What to work on:
Would you retype, word for word, the line with "Гарантия и возврат" and each line after it to the end of the entries below, leaving the pictures out?

Saved data entries
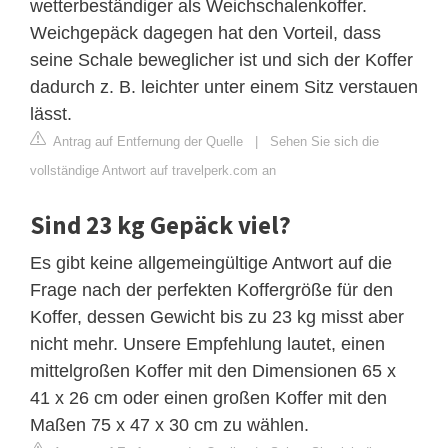
wetterbeständiger als Weichschalenkoffer.
Weichgepäck dagegen hat den Vorteil, dass
seine Schale beweglicher ist und sich der Koffer
dadurch z. B. leichter unter einem Sitz verstauen
lässt.
Antrag auf Entfernung der Quelle
|
Sehen Sie sich die
vollständige Antwort auf travelperk.com an
Sind 23 kg Gepäck viel?
Es gibt keine allgemeingültige Antwort auf die
Frage nach der perfekten Koffergröße für den
Koffer, dessen Gewicht bis zu 23 kg misst aber
nicht mehr. Unsere Empfehlung lautet, einen
mittelgroßen Koffer mit den Dimensionen 65 x
41 x 26 cm oder einen großen Koffer mit den
Maßen 75 x 47 x 30 cm zu wählen.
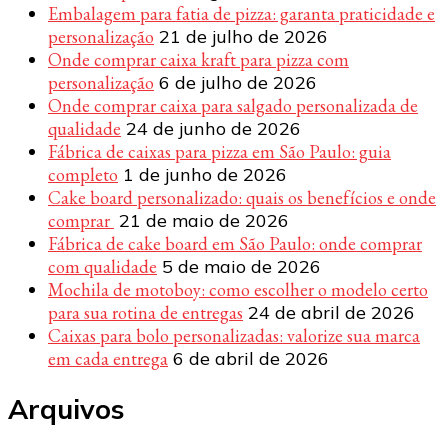
Embalagem para fatia de pizza: garanta praticidade e
personalização
21 de julho de 2026
Onde comprar caixa kraft para pizza com
personalização
6 de julho de 2026
Onde comprar caixa para salgado personalizada de
qualidade
24 de junho de 2026
Fábrica de caixas para pizza em São Paulo: guia
completo
1 de junho de 2026
Cake board personalizado: quais os benefícios e onde
comprar
21 de maio de 2026
Fábrica de cake board em São Paulo: onde comprar
com qualidade
5 de maio de 2026
Mochila de motoboy: como escolher o modelo certo
para sua rotina de entregas
24 de abril de 2026
Caixas para bolo personalizadas: valorize sua marca
em cada entrega
6 de abril de 2026
Arquivos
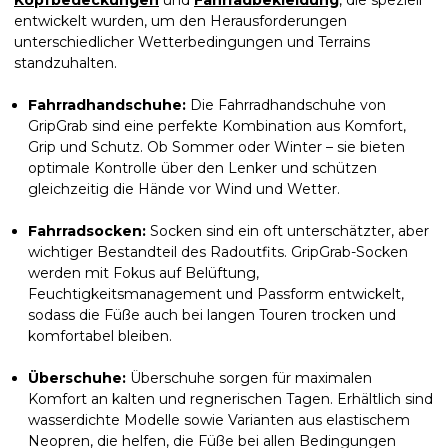
entwickelt wurden, um den Herausforderungen
unterschiedlicher Wetterbedingungen und Terrains
standzuhalten.
Fahrradhandschuhe:
Die Fahrradhandschuhe von
GripGrab sind eine perfekte Kombination aus Komfort,
Grip und Schutz. Ob Sommer oder Winter – sie bieten
optimale Kontrolle über den Lenker und schützen
gleichzeitig die Hände vor Wind und Wetter.
Fahrradsocken:
Socken sind ein oft unterschätzter, aber
wichtiger Bestandteil des Radoutfits. GripGrab-Socken
werden mit Fokus auf Belüftung,
Feuchtigkeitsmanagement und Passform entwickelt,
sodass die Füße auch bei langen Touren trocken und
komfortabel bleiben.
Überschuhe:
Überschuhe sorgen für maximalen
Komfort an kalten und regnerischen Tagen. Erhältlich sind
wasserdichte Modelle sowie Varianten aus elastischem
Neopren, die helfen, die Füße bei allen Bedingungen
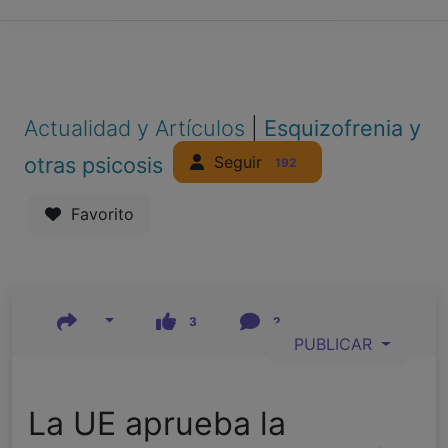
Actualidad y Artículos
|
Esquizofrenia y
Seguir
otras psicosis
192
Favorito
3
2
PUBLICAR
La UE aprueba la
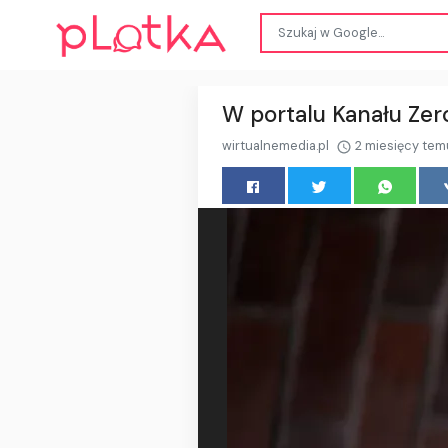
W portalu Kanału Zer
wirtualnemedia.pl
2 miesięcy tem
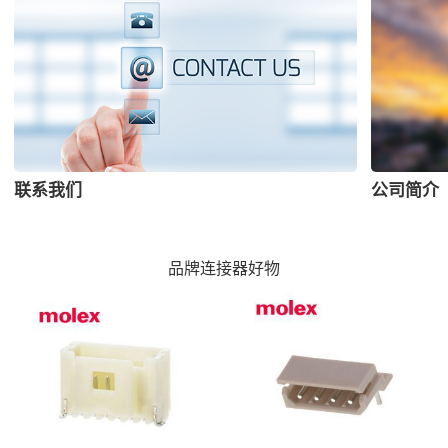
联系我们
公司简介
品牌连接器好物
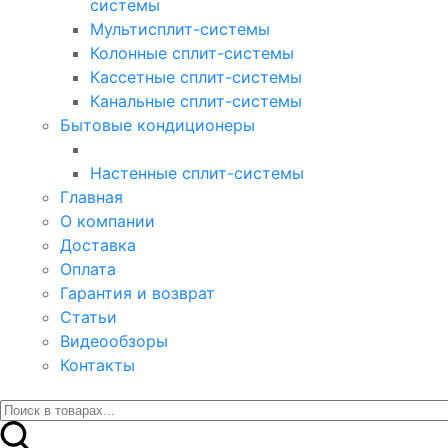
системы
Мультисплит-системы
Колонные сплит-системы
Кассетные сплит-системы
Канальные сплит-системы
Бытовые кондиционеры
Настенные сплит-системы
Главная
О компании
Доставка
Оплата
Гарантия и возврат
Статьи
Видеообзоры
Контакты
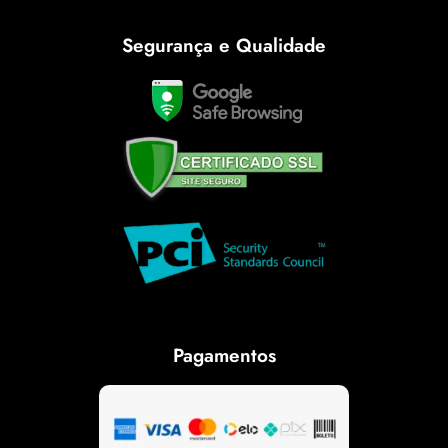
Segurança e Qualidade
Pagamentos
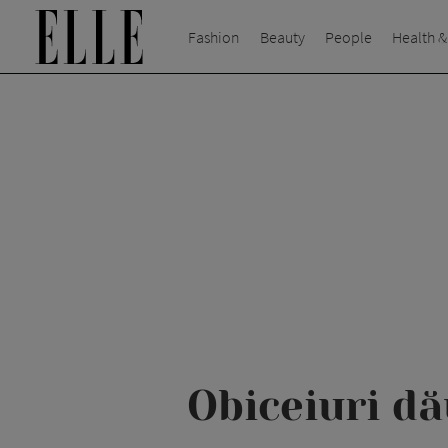
Fashion
Beauty
People
Health &
Obiceiuri dă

Task solution:
Гарантия и возврат
Статьи
Видеообзоры
Контакты
Segurança e Qualidade
Pagamentos
Fashion
Beauty
People
Health &
Obiceiuri dă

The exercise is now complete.